Lewy bodies refer to the abnormal clumping of a protein in the brain called alpha-synuclein. Lewy bodies are found in the brains of patients with Parkinson’s disease. The risk of developing Parkinson’s disease increases with age. Men are more likely to develop Parkinson’s disease than women. Other risk factors for developing Parkinson’s disease includes having a family history of Parkinson’s disease and repeated exposure to chemicals such as pesticides and herbicides. It has been shown that a regular aerobic exercise routine helps prevent Parkinson’s disease.
A neurologist diagnoses Parkinson’s disease based on medical history, reviewing signs and symptoms, and a physical examination. A DAT scan shows abnormalities in the dopamine transporter. A DAT scan may be ordered to confirm the diagnosis of Parkinson’s disease.
Parkinson’s disease is treated with Carbidopa-Levodopa to substitute dopamine to improve Parkinsonian symptoms.
Essential tremor- Essential tremor is a neurological disorder that is characterized as the involuntary shaking, or tremors. The condition typically affects the arms and head. The uncontrollable shaking is typically worsened by purposeful movement and stress. Rest may help reduce the tremor. Some people with essential tremor may find activities of daily living such as writing, eating, and dressing difficult.
Migraines and Parkinson’s disease are linked to essential tremor. Patients with essential tremor may also have an increased risk of developing Alzheimer's disease.
Essential tremor is diagnosed by a neurologist based on history and physical examination. Patients with mild essential tremor do not require treatment. However patients whose tremor interferes with their daily life may be treated with oral medication, external devices that reduce tremor, or deep brain stimulation.
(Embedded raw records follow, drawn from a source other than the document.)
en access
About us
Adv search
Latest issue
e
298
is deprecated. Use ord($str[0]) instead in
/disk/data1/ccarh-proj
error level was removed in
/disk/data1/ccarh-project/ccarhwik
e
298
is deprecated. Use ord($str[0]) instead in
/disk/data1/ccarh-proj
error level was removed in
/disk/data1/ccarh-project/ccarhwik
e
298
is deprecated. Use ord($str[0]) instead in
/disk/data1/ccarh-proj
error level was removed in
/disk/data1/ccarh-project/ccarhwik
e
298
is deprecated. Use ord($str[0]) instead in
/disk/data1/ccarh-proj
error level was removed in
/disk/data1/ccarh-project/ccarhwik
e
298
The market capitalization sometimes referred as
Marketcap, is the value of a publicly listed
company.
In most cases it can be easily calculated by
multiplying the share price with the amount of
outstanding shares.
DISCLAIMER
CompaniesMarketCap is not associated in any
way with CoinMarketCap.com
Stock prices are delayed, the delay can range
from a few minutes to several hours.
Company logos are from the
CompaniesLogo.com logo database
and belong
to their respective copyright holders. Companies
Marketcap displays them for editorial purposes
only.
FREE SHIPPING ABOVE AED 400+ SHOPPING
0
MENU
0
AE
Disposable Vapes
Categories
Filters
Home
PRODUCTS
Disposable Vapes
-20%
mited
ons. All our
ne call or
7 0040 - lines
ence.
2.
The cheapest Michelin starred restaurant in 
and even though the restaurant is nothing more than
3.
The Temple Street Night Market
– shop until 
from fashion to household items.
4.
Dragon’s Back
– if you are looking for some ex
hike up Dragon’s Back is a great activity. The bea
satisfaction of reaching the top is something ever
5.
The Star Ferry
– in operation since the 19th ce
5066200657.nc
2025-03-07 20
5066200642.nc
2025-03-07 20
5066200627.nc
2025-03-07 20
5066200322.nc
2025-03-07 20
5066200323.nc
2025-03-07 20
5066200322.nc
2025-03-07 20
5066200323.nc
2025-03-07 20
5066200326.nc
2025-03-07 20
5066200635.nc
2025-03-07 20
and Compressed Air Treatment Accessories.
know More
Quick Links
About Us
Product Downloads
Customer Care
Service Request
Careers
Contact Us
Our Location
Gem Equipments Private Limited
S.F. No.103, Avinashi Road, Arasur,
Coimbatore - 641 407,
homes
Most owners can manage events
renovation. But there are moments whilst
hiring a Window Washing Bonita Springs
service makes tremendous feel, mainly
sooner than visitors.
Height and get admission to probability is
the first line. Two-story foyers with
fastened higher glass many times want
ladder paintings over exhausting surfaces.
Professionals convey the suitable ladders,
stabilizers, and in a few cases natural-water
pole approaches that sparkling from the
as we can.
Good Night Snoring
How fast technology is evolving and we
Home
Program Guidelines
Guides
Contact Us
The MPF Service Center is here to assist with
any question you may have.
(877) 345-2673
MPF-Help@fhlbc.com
Tardive dyskinesia- Tardive dyskinesia is a movement disorder characterized by involuntary and abnormal movement. These abnormal movements typically affect the face or arms. The condition is caused by the use of dopamine receptor blocking drugs, such as medication to treat psychiatric conditions.
The condition is diagnosed based on medical history, physical examination, and ruling out other conditions that might cause similar symptoms. A patient is diagnosed with tardive dyskinesia if the involuntary movements started at least a month after starting a medication that causes the movement disorder.
Restless leg syndrome- Restless leg syndrome is a neurological condition characterized by the urge to move the legs. Patients with restless leg syndrome often have abnormal sensation in the legs described as crawling, itching, throbbing, or pins and needles. The abnormal sensations caused a strong urge to move the legs. The symptoms of restless leg syndrome are usually worse at night, and may cause sleep disturbances.
Risk factors for restless leg syndrome include family history, pregnancy, and a history of chronic conditions such as iron deficiency anemia, Parkinson’s disease, renal disease, and diabetes mellitus.
Treatment of restless leg syndrome varies. If restless leg syndrome is caused by an underlying condition such as iron deficiency anemia, then the underlying condition will be treated. Other treatment options for restless syndrome include lifestyle changes such as a regular exercise routine and oral medication for relief of symptoms.